*** Block opens ***

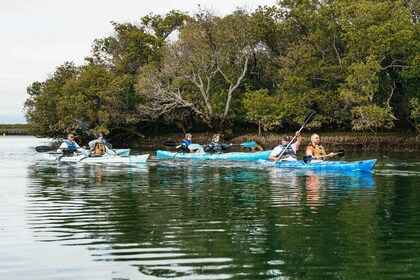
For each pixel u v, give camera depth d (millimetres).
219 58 42906
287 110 38031
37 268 6453
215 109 43406
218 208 10844
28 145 56719
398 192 13203
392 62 35312
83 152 27453
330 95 38094
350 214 10023
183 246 7465
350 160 26062
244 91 45969
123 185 15320
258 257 6852
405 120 38938
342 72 38094
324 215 9914
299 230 8531
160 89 43250
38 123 55312
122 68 51750
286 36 43906
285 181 15969
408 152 33844
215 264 6539
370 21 33844
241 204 11375
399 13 33812
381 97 38000
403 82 37719
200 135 47156
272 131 44531
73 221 9469
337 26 38344
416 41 33656
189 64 41906
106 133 48000
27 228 8852
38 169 21484
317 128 43125
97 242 7773
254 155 26609
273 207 10930
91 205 11383
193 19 43281
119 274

*** Block closes ***

How to complete this task:
Return every entry above word for word, and include no images.

Result of the task:
For each pixel u v, give camera depth d (millimetres).
219 58 42906
287 110 38031
37 268 6453
215 109 43406
218 208 10844
28 145 56719
398 192 13203
392 62 35312
83 152 27453
330 95 38094
350 214 10023
183 246 7465
350 160 26062
244 91 45969
123 185 15320
258 257 6852
405 120 38938
342 72 38094
324 215 9914
299 230 8531
160 89 43250
38 123 55312
122 68 51750
286 36 43906
285 181 15969
408 152 33844
215 264 6539
370 21 33844
241 204 11375
399 13 33812
381 97 38000
403 82 37719
200 135 47156
272 131 44531
73 221 9469
337 26 38344
416 41 33656
189 64 41906
106 133 48000
27 228 8852
38 169 21484
317 128 43125
97 242 7773
254 155 26609
273 207 10930
91 205 11383
193 19 43281
119 274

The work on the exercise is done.